• [Document passage]
-=-=-
On a macro level, debt funds and commercial banks are still seen as complementary as they operate on different risk profiles. While a massive amount of capital is needed from both commercial banks and institutional lenders, Stéphanie Passet and Vincent Guillaume, the co-heads of infrastructure debt at BNP Paribas Asset Management (BNPPAM), note that debt funds could play a crucial role in helping fill gaps in the financing market left by banks.

Passet and Guillaume sat down with inspiratia to discuss the role BNPPAM could play in the energy transition, attractive opportunities and how debt funds can support the financing needs of sponsors in this space.

What is your positioning in infra debt? What are your strategies?

Passet: Vincent and I are managing the infrastructure debt team within BNPPAM's €40 billion (£33.5m $41.7m) private debt platform. The team, consisting of dozens of investment professionals, was created in 2017, and we now have about €3 billion in assets under management. On the infrastructure debt side, we are deploying on two main strategies – senior debt and sub-investment grade junior debt. 

What we do is raise funds from third-party investors and invest in infrastructure projects and companies. On the senior debt side, we are now raising our third generation of funds, an SFDR 9 climate impact fund. On the junior debt side, we are targeting sub-investment grade credit with a BB rating – a quite conservative risk positioning in the junior space. Right now, we are raising the second vintage of our junior debt strategy.
-=-=-
• [Requests]
1 > In the infrastructure debt interview, what year was the team created?
2 > Write out the part of the infrastructure debt interview that begins at the words "Passet and Guillaume" and stops after "in this space.".
3 > Continue the infrastructure debt interview from the point where it ends.
The material after this point is separate from the infrastructure debt interview.

• [Material provided]
-=-=-
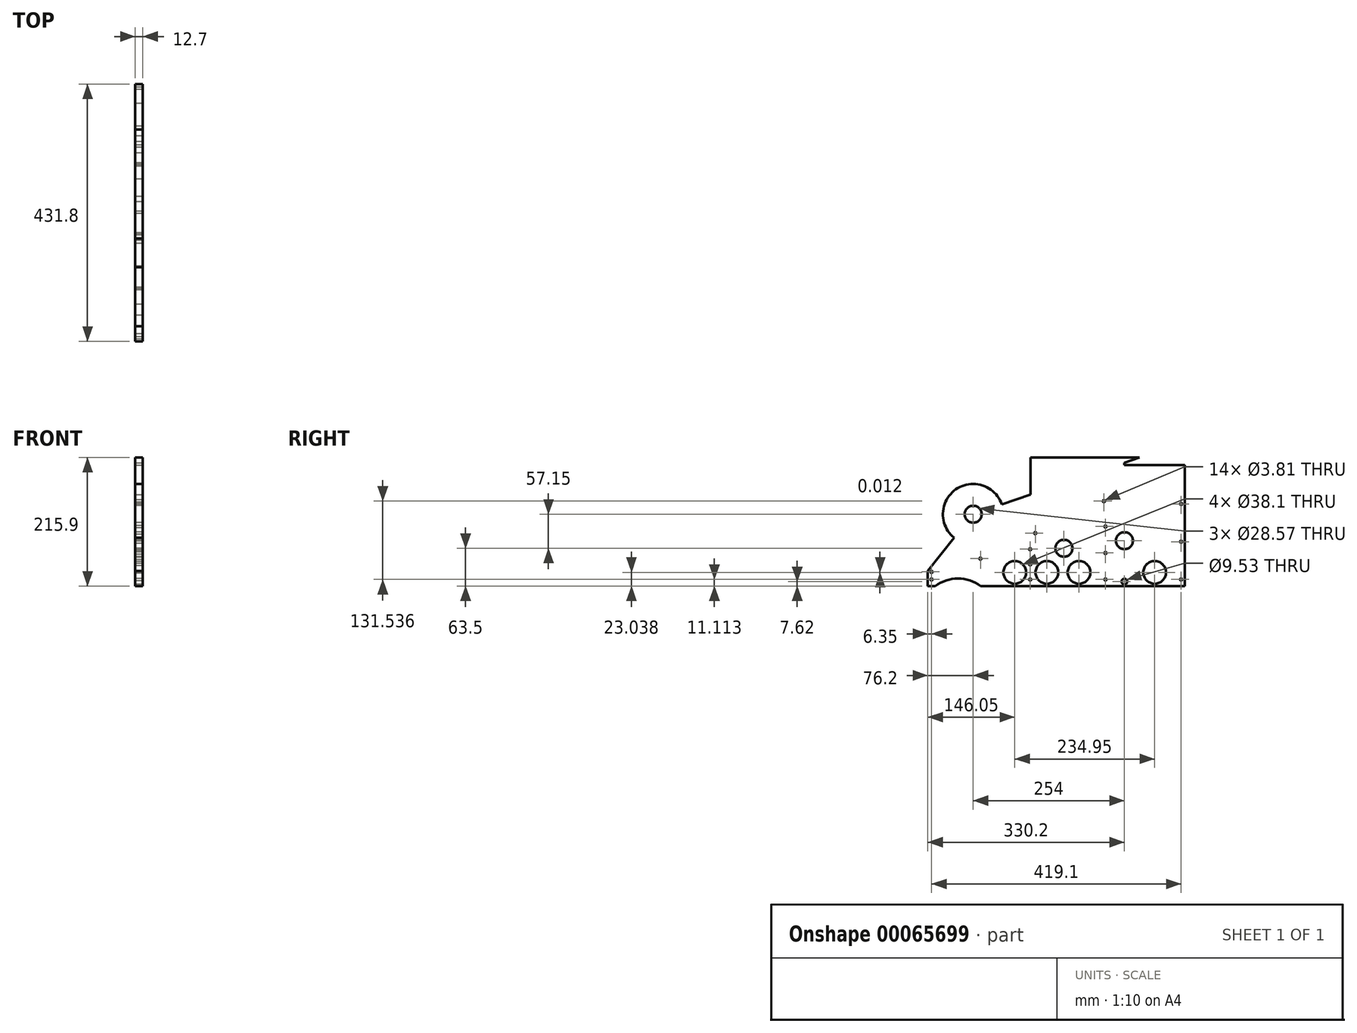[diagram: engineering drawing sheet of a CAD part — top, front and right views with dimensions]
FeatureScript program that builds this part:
-=-=-
• [Answers for this exercise]
1 > 2017

2 >
Passet and Guillaume sat down with inspiratia to discuss the role BNPPAM could play in the energy transition, attractive opportunities and how debt funds can support the financing needs of sponsors in this space.

3 >
How important is it to be part of a BNP Paribas Group for your origination process?

Guillaume: It definitely helps us. We benefit from close collaboration with other entities within the BNP Paribas Group, especially the commercial and investment banking side, which complements our origination efforts.

We have privileged access to deals and transactions which are very distinctive to us. Being part of the group is not just for our origination process; it also helps supplement our market insight. For example, we have access to a large number of industrial experts in the Group that can provide market insight on the energy transition, especially when dealing with the complexity of new sectors like EV charging, batteries and hydrogen.

Looking at a broader overview, what role do you see BNPPAM playing in the energy transition space?

Passet: At BNPPAM, energy transition is one of the three pillars of sustainability, which also include healthy ecosystems and greater equality – the three Es. Specifically, within the infrastructure debt side, energy transition is at the core of our senior strategy. It is also one of the megatrends spotted in the infrastructure markets today in Europe, representing over 50% of the market opportunities in Europe, looking at figures from 2023.

This certainly includes renewables, which represent a big chunk of these opportunities. But we also follow other interesting developments, like battery energy storage systems, energy efficiency-related transactions, district heating, and biomass. In Europe, biomethane is becoming an increasingly important development, although the transaction sizes are quite small.

Looking at green hydrogen projects, they are still lagging behind on the debt side compared to what was expected. But we anticipate this will develop later on. We are monitoring this sector, but we haven't been able to invest in this so far.

Our role is to deploy capital into essential infrastructure that improves quality of life over the long term. We expect to play a greater role in the energy transition in the years to come.

Within the energy transition, are there any specific sectors or technologies that are keeping you especially busy at the moment?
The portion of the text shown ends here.